» WHAT YOU ARE ASKED TO DO
Duplicate every line of the material below verbatim, with nothing changed.

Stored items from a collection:

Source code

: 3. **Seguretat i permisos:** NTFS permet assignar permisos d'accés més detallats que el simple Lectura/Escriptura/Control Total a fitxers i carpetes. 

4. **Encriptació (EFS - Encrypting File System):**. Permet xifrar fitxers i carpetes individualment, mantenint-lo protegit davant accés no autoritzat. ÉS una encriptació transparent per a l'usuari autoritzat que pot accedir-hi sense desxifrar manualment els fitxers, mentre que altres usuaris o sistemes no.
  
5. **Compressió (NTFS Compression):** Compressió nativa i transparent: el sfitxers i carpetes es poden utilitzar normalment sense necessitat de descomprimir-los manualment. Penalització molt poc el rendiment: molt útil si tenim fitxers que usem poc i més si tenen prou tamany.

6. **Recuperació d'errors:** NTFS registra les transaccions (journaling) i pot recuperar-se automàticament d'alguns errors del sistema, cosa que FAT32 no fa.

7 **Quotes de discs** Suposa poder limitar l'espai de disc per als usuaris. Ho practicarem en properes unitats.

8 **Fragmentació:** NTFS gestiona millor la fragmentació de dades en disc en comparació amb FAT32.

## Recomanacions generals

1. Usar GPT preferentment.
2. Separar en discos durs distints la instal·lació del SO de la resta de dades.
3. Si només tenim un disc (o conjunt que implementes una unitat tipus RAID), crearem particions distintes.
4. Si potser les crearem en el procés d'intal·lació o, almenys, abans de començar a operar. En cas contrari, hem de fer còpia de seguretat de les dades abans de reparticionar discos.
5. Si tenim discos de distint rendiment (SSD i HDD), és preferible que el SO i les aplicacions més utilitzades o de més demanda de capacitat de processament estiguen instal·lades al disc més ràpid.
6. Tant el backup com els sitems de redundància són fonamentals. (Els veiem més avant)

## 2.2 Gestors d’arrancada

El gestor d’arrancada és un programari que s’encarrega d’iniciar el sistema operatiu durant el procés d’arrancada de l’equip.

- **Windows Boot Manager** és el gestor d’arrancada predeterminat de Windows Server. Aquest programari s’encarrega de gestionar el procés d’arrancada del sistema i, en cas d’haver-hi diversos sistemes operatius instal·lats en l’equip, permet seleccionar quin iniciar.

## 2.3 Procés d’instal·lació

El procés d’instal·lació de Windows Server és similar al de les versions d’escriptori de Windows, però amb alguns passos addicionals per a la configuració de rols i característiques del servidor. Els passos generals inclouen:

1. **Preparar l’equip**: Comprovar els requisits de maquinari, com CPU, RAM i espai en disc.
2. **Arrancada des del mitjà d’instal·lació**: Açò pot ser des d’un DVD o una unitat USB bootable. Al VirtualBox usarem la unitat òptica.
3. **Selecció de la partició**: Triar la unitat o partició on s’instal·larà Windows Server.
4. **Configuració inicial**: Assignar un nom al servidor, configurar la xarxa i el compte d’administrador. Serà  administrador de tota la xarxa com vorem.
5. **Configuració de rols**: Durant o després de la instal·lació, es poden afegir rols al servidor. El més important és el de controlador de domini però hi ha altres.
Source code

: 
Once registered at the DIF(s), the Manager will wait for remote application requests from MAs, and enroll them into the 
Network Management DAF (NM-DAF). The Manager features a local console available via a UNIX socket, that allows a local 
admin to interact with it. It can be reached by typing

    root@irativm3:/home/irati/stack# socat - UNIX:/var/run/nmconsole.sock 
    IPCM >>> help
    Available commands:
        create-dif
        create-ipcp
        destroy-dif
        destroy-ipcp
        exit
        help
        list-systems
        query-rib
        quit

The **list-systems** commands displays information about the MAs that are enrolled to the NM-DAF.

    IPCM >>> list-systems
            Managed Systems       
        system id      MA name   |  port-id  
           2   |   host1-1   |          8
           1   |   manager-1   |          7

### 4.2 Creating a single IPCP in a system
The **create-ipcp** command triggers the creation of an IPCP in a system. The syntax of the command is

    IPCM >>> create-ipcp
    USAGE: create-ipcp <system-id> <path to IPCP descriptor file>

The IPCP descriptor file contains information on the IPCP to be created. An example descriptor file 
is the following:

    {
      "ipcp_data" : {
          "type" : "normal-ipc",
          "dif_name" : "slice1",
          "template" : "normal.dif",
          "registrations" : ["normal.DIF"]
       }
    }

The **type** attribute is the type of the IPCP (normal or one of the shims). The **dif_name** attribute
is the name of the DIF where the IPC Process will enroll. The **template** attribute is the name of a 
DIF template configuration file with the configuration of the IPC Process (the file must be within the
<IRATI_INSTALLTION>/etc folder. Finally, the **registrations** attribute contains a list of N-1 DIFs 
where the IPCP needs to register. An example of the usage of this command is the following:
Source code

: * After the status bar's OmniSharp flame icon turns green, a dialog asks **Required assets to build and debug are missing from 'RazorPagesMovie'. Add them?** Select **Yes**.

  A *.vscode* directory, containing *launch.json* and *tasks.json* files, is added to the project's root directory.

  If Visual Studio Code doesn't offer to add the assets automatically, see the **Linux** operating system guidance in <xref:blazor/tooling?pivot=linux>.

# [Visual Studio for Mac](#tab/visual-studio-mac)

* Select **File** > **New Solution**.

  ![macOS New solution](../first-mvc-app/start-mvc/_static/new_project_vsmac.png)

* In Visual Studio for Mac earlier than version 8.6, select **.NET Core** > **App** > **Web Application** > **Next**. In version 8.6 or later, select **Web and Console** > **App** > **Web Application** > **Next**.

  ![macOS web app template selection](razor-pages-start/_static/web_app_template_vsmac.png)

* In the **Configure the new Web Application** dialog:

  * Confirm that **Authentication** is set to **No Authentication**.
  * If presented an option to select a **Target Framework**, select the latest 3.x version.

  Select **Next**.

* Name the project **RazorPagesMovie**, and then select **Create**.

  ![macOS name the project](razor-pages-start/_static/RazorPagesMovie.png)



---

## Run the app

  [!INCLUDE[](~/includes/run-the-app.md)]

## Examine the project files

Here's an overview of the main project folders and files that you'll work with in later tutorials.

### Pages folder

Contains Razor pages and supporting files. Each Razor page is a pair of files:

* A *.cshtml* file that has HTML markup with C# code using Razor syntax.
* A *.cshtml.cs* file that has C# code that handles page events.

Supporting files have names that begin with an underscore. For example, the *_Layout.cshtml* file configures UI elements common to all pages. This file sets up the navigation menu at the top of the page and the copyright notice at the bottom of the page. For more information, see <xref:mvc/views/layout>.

» YOUR SOLUTION
Source code

: 3. **Seguretat i permisos:** NTFS permet assignar permisos d'accés més detallats que el simple Lectura/Escriptura/Control Total a fitxers i carpetes. 

4. **Encriptació (EFS - Encrypting File System):**. Permet xifrar fitxers i carpetes individualment, mantenint-lo protegit davant accés no autoritzat. ÉS una encriptació transparent per a l'usuari autoritzat que pot accedir-hi sense desxifrar manualment els fitxers, mentre que altres usuaris o sistemes no.
  
5. **Compressió (NTFS Compression):** Compressió nativa i transparent: el sfitxers i carpetes es poden utilitzar normalment sense necessitat de descomprimir-los manualment. Penalització molt poc el rendiment: molt útil si tenim fitxers que usem poc i més si tenen prou tamany.

6. **Recuperació d'errors:** NTFS registra les transaccions (journaling) i pot recuperar-se automàticament d'alguns errors del sistema, cosa que FAT32 no fa.

7 **Quotes de discs** Suposa poder limitar l'espai de disc per als usuaris. Ho practicarem en properes unitats.

8 **Fragmentació:** NTFS gestiona millor la fragmentació de dades en disc en comparació amb FAT32.

## Recomanacions generals

1. Usar GPT preferentment.
2. Separar en discos durs distints la instal·lació del SO de la resta de dades.
3. Si només tenim un disc (o conjunt que implementes una unitat tipus RAID), crearem particions distintes.
4. Si potser les crearem en el procés d'intal·lació o, almenys, abans de començar a operar. En cas contrari, hem de fer còpia de seguretat de les dades abans de reparticionar discos.
5. Si tenim discos de distint rendiment (SSD i HDD), és preferible que el SO i les aplicacions més utilitzades o de més demanda de capacitat de processament estiguen instal·lades al disc més ràpid.
6. Tant el backup com els sitems de redundància són fonamentals. (Els veiem més avant)

## 2.2 Gestors d’arrancada

El gestor d’arrancada és un programari que s’encarrega d’iniciar el sistema operatiu durant el procés d’arrancada de l’equip.

- **Windows Boot Manager** és el gestor d’arrancada predeterminat de Windows Server. Aquest programari s’encarrega de gestionar el procés d’arrancada del sistema i, en cas d’haver-hi diversos sistemes operatius instal·lats en l’equip, permet seleccionar quin iniciar.

## 2.3 Procés d’instal·lació

El procés d’instal·lació de Windows Server és similar al de les versions d’escriptori de Windows, però amb alguns passos addicionals per a la configuració de rols i característiques del servidor. Els passos generals inclouen:

1. **Preparar l’equip**: Comprovar els requisits de maquinari, com CPU, RAM i espai en disc.
2. **Arrancada des del mitjà d’instal·lació**: Açò pot ser des d’un DVD o una unitat USB bootable. Al VirtualBox usarem la unitat òptica.
3. **Selecció de la partició**: Triar la unitat o partició on s’instal·larà Windows Server.
4. **Configuració inicial**: Assignar un nom al servidor, configurar la xarxa i el compte d’administrador. Serà  administrador de tota la xarxa com vorem.
5. **Configuració de rols**: Durant o després de la instal·lació, es poden afegir rols al servidor. El més important és el de controlador de domini però hi ha altres.
Source code

: 
Once registered at the DIF(s), the Manager will wait for remote application requests from MAs, and enroll them into the 
Network Management DAF (NM-DAF). The Manager features a local console available via a UNIX socket, that allows a local 
admin to interact with it. It can be reached by typing

    root@irativm3:/home/irati/stack# socat - UNIX:/var/run/nmconsole.sock 
    IPCM >>> help
    Available commands:
        create-dif
        create-ipcp
        destroy-dif
        destroy-ipcp
        exit
        help
        list-systems
        query-rib
        quit

The **list-systems** commands displays information about the MAs that are enrolled to the NM-DAF.

    IPCM >>> list-systems
            Managed Systems       
        system id      MA name   |  port-id  
           2   |   host1-1   |          8
           1   |   manager-1   |          7

### 4.2 Creating a single IPCP in a system
The **create-ipcp** command triggers the creation of an IPCP in a system. The syntax of the command is

    IPCM >>> create-ipcp
    USAGE: create-ipcp <system-id> <path to IPCP descriptor file>

The IPCP descriptor file contains information on the IPCP to be created. An example descriptor file 
is the following:

    {
      "ipcp_data" : {
          "type" : "normal-ipc",
          "dif_name" : "slice1",
          "template" : "normal.dif",
          "registrations" : ["normal.DIF"]
       }
    }

The **type** attribute is the type of the IPCP (normal or one of the shims). The **dif_name** attribute
is the name of the DIF where the IPC Process will enroll. The **template** attribute is the name of a 
DIF template configuration file with the configuration of the IPC Process (the file must be within the
<IRATI_INSTALLTION>/etc folder. Finally, the **registrations** attribute contains a list of N-1 DIFs 
where the IPCP needs to register. An example of the usage of this command is the following:
Source code

: * After the status bar's OmniSharp flame icon turns green, a dialog asks **Required assets to build and debug are missing from 'RazorPagesMovie'. Add them?** Select **Yes**.

  A *.vscode* directory, containing *launch.json* and *tasks.json* files, is added to the project's root directory.

  If Visual Studio Code doesn't offer to add the assets automatically, see the **Linux** operating system guidance in <xref:blazor/tooling?pivot=linux>.

# [Visual Studio for Mac](#tab/visual-studio-mac)

* Select **File** > **New Solution**.

  ![macOS New solution](../first-mvc-app/start-mvc/_static/new_project_vsmac.png)

* In Visual Studio for Mac earlier than version 8.6, select **.NET Core** > **App** > **Web Application** > **Next**. In version 8.6 or later, select **Web and Console** > **App** > **Web Application** > **Next**.

  ![macOS web app template selection](razor-pages-start/_static/web_app_template_vsmac.png)

* In the **Configure the new Web Application** dialog:

  * Confirm that **Authentication** is set to **No Authentication**.
  * If presented an option to select a **Target Framework**, select the latest 3.x version.

  Select **Next**.

* Name the project **RazorPagesMovie**, and then select **Create**.

  ![macOS name the project](razor-pages-start/_static/RazorPagesMovie.png)



---

## Run the app

  [!INCLUDE[](~/includes/run-the-app.md)]

## Examine the project files

Here's an overview of the main project folders and files that you'll work with in later tutorials.

### Pages folder

Contains Razor pages and supporting files. Each Razor page is a pair of files:

* A *.cshtml* file that has HTML markup with C# code using Razor syntax.
* A *.cshtml.cs* file that has C# code that handles page events.

Supporting files have names that begin with an underscore. For example, the *_Layout.cshtml* file configures UI elements common to all pages. This file sets up the navigation menu at the top of the page and the copyright notice at the bottom of the page. For more information, see <xref:mvc/views/layout>.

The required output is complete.